§ **Exercise instructions**
Exclude pictures; retype the lines below from the line containing "f_number: 2.4" through the end of the records, both ends kept.

§ **Records for processing**
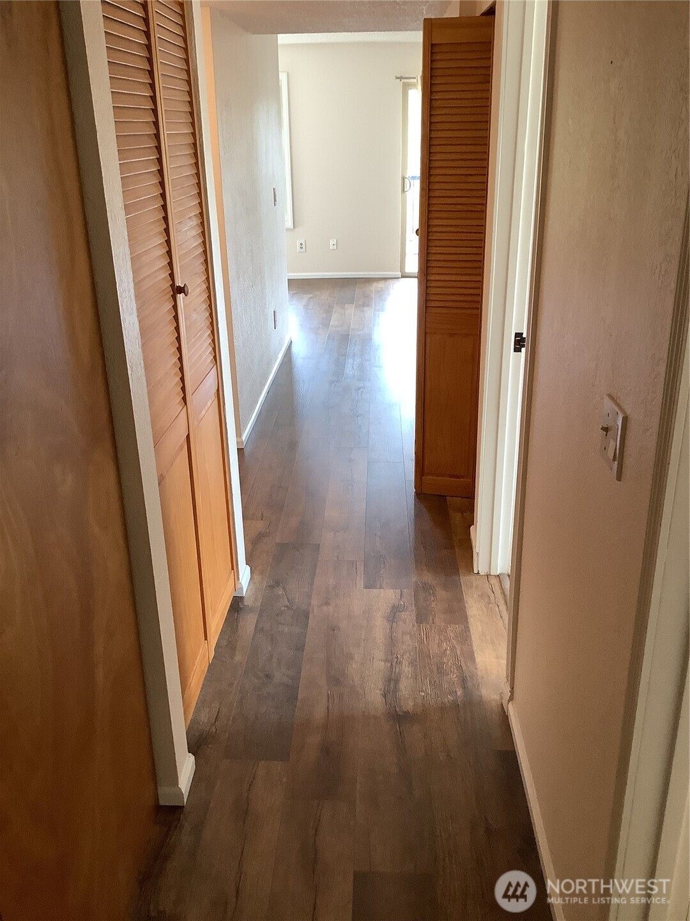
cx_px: 345
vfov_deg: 58.4
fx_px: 824
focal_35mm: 31
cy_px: 460
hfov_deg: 45.4
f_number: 2.4
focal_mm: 3.3
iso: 125
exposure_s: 1/50
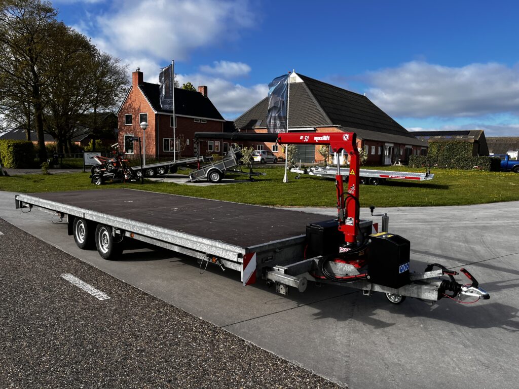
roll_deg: -1.7
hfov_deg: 67.3
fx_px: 390
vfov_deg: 53.1
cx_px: 260
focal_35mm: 26
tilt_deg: -6.4
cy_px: 194
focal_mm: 5.1
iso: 50
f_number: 1.6
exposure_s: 1/2463
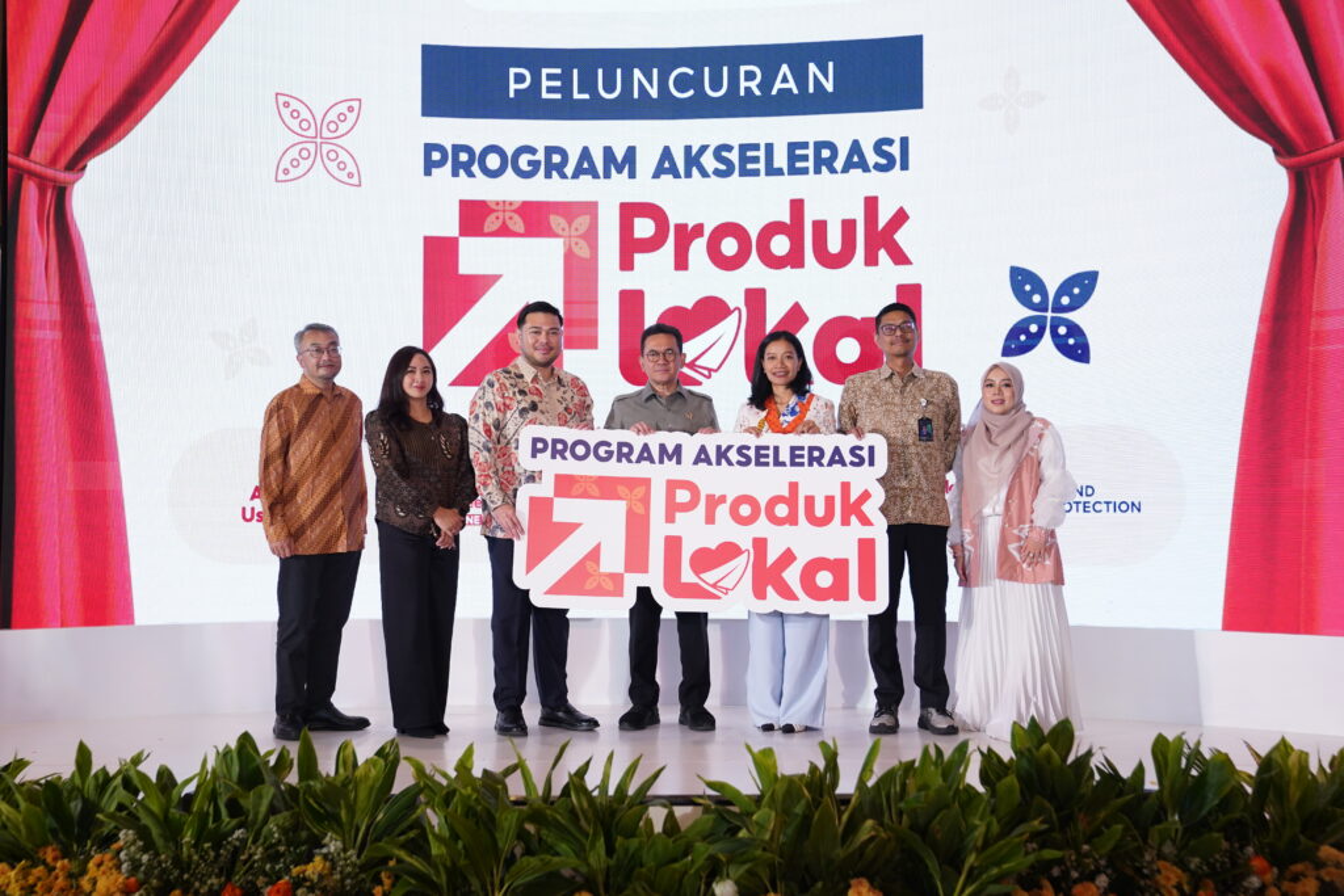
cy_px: 448
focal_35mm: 40
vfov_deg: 33.4
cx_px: 672
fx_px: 1493
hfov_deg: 48.5
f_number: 3.5
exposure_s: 1/200
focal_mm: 40
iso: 1600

§ **Reply**
f_number: 2.4
focal_mm: 3.3
iso: 125
exposure_s: 1/50
roll_deg: -1.7
hfov_deg: 67.3
fx_px: 390
vfov_deg: 53.1
cx_px: 260
focal_35mm: 26
tilt_deg: -6.4
cy_px: 194
focal_mm: 5.1
iso: 50
f_number: 1.6
exposure_s: 1/2463
cy_px: 448
focal_35mm: 40
vfov_deg: 33.4
cx_px: 672
fx_px: 1493
hfov_deg: 48.5
f_number: 3.5
exposure_s: 1/200
focal_mm: 40
iso: 1600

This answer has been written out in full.